Secondo il governo israeliano, a metà degli anni 2000 l'Iran avrebbe sottratto documenti segreti all'Agenzia per l'energia atomica e li avrebbe utilizzati per i propri scopi. L'Iran respinge queste accuse come false.

GERUSALEMME (inn) – Secondo il governo israeliano, l'Iran avrebbe spiato e ingannato l'Agenzia internazionale per l'energia atomica (AIEA). Martedì il primo ministro Naftali Bennett (Jamina) ha presentato dei documenti risalenti al periodo tra il 2004 e il 2006 che proverebbero tale accusa. I documenti provengono dall'archivio segreto sull'energia nucleare dell'Iran, che Israele ha sequestrato nel 2018 durante un'operazione dei servizi segreti esteri Mossad.
   Bennett ha dichiarato che l'Iran avrebbe rubato documenti segreti all'AIEA. Grazie a questi documenti, il regime avrebbe potuto scoprire quali prove l'agenzia sperava di trovare sul programma nucleare. Sulla base di queste informazioni, Teheran avrebbe falsificato rapporti e nascosto prove per eludere le indagini dell'AIEA.

“Grave violazione della sicurezza interna”
  Il “Wall Street Journal” ha pubblicato già il 25 maggio un articolo dal contenuto simile. Il quotidiano americano ha fatto riferimento agli stessi documenti che avrebbe ricevuto da “un servizio segreto mediorientale”.
   L'esperto di armi nucleari David Albright ha valutato nell'articolo gli eventi descritti come “una grave violazione della sicurezza interna dell'AIEA”. Il presidente e fondatore dell'Istituto per la Scienza e la Sicurezza Internazionale ha inoltre dichiarato: “L'Iran ha così potuto fabbricare risposte che ammettono ciò che l'AIEA già sa, rivelare informazioni che avrebbe comunque scoperto e allo stesso tempo nascondere meglio ciò che l'AIEA ancora non sa”.
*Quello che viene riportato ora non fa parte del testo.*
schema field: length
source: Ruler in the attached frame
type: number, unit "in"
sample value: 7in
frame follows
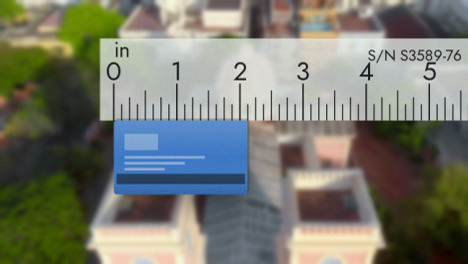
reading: 2.125in
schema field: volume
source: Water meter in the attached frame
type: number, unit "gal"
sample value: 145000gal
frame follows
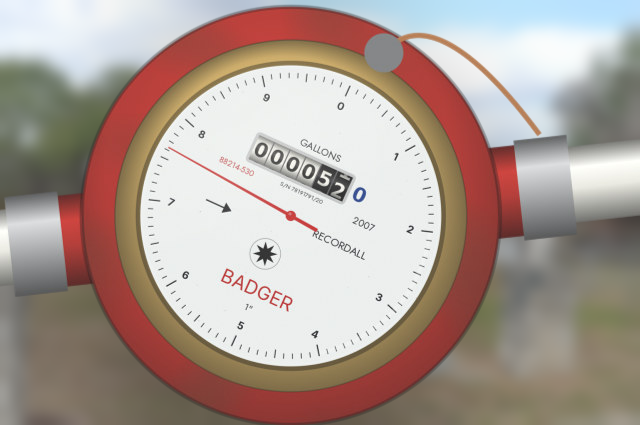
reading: 517.6gal
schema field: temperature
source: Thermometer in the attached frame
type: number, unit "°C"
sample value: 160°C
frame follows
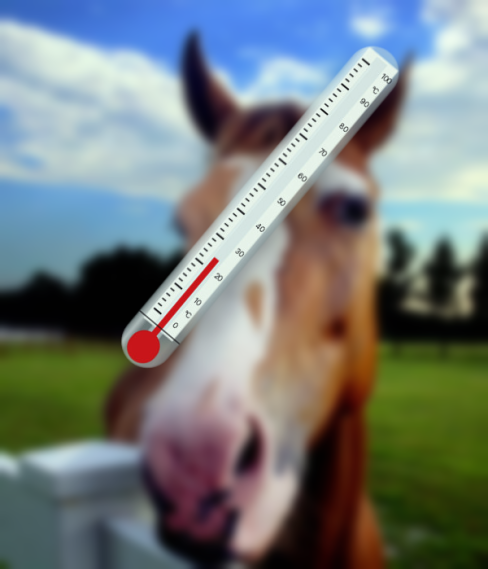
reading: 24°C
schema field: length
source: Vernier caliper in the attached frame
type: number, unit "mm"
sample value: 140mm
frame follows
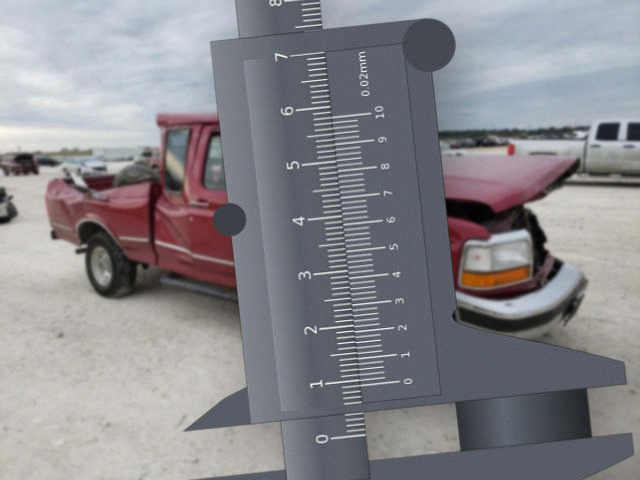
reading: 9.0mm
Iran: “I sionisti diffondono menzogne”
  Il giorno dopo la pubblicazione dell'articolo, il ministro degli Esteri iraniano Hossein Amir-Abdollahian è intervenuto al Forum economico mondiale di Davos. Alle accuse (nel video al minuto 26:30) ha risposto: “Purtroppo i sionisti diffondono molte menzogne”. Israele avrebbe affermato già molti anni fa che l'Iran era sul punto di costruire una bomba atomica. Tuttavia, la costruzione di una tale bomba non sarebbe nemmeno in linea con i valori iraniani.
   Bennett ha affrontato la questione nel suo video di martedì e ha contraddetto questa affermazione: è l'Iran che mente. “L'Iran sta mentendo ancora una volta al mondo. E il mondo deve assicurarsi che non la passi liscia”.
   Nel frattempo, non ci sono progressi nei negoziati sul nucleare. L'inviato speciale americano per l'Iran, Rob Malley, ha recentemente definito “scarse” le possibilità di un ritorno all'accordo sul nucleare. Solo lunedì l'AIEA ha riferito che l'Iran dispone di una quantità di uranio arricchito sufficiente per costruire una bomba atomica. Martedì l'aviazione israeliana ha simulato attacchi contro obiettivi lontani, che gli osservatori interpretano come esercitazioni in vista di un attacco contro gli impianti nucleari iraniani.